A los tropiezos, entonces, todos comenzaron el año electoral con los votantes estacionados en el balcón del escepticismo. La aclaración no huelga: las urnas del 2013 no definirán un nuevo presidente sino la renovación del Parlamento, cuya composición actual tampoco permite aspirar a grandes cambios, si lo que se espera es un número de congresistas que habiliten una reforma constitucional.
De allí que la cantidad de bancas obtenidas pueda ser menos relevante que el porcentaje de votos conseguidos en la primera legitimación electoral del Gobierno.
Esa cifra, que encierra la totalidad del triunfo y del fracaso, se establece en la provincia de Buenos Aires, y se termina de configurar en los grandes distritos restantes.
Los que hacen alquimia con las encuestas aseguran que si en ese conglomerado bonaerense el oficialismo obtiene la mayoría de las preferencias, aunque la cantidad de bancas conseguidas en el Congreso sea una suma menor, el kirchnerismo podría intentar plebiscitar la autosucesión de Cristina: la reforma constitucional con mandato indefinido para el Presidente.
En cambio, si consigue entre el 40 y 50 por ciento de los votos, buscaría arbitrar la transición hacia un sucesor condicionado. Con el 30 por ciento que a la fecha le aseguran los estudios de opinión pública, el camino oficial sería uno más bien desconocido: el de la retirada y la concesión.
Como cualquiera de estos objetivos requiere de la unidad de la oferta electoral del oficialismo, los nombres de Daniel Scioli y Sergio Massa cotizan más que una novia esquiva.
En los cálculos previos, la elección de medio término tenía dos diseños posibles.
Si el eje político promovido por el kirchnerismo era la continuidad del liderazgo, la posibilidad de un nuevo mandato de la Presidenta (aun con el albur del mecanismo institucional que lo permita) la oposición encontraría unidad para su discurso, aunque vaya multiplicada en diferentes ofertas electorales.

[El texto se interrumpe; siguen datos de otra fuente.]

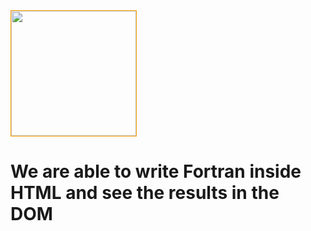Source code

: <img src="https://github.com/yioryhos/f77html/blob/F77HTML/logo.png" style="width:200px;border:solid 1px orange"/>

# We are able to write Fortran inside HTML and see the results in the DOM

Si, por el contrario, la iniciativa oficial era plebiscitar el modelo de gestión política y económica, las expresiones opositoras se fragmentarían no sólo en las boletas sino también en la propuesta. A estos efectos electorales, el modelo no ha sido otra cosa que una transposición simbólica tan elemental como falsa: consumir es producir. Pero ha funcionado como una máquina aceitada que, mientras deglutió la renta agroexportadora en un contexto internacional favorable, le tributó su hora más gloriosa al elenco gobernante.

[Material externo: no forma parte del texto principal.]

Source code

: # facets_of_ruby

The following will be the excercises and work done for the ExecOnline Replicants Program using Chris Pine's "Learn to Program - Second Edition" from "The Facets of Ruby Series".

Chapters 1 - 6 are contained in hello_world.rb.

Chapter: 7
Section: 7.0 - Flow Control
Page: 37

Puede advertirse que aquellas dos opciones son mencionadas en tiempo pasado. Lo son, antes de nacer, porque el fantasma de la inflación sin control ha venido a enturbiar esos engranajes. El nuevo eje discursivo que la realidad le ha impuesto, a oficialistas y opositores, es el destino de la economía. Con una imprevisión que sólo podrían explicar los psicólogos, la Casa Rosada no cuenta con un libreto preparado para este conflicto, tan vastamente anunciado. Tampoco lo muestra, si lo tiene, la oposición.

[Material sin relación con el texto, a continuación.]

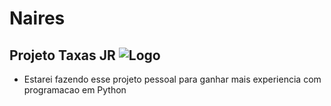 # Naires
## Projeto Taxas JR ![Logo](https://i.imgur.com/vah1teY.png)

- Estarei fazendo esse projeto pessoal para ganhar mais experiencia com programacao em Python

Nada más parecido al alfonsinismo tardío que el último discurso de la Presidenta, en el que alentó a los consumidores a cortarle el rostro a los remarcadores seriales. Peor aún: Cristina recomienda a los ciudadanos controlar la inflación que, para su Gobierno, no existe.
Quien alguna vez fuera su vicepresidente, Julio Cobos, comenta ahora que quien lo sucedió en el cargo prepara su antigua imprenta para lanzar una nueva moneda.
Hay una joven generación de argentinos que no sabe que esa detonación de la unidad de valor es posible. Todas las otras se agarran la cabeza.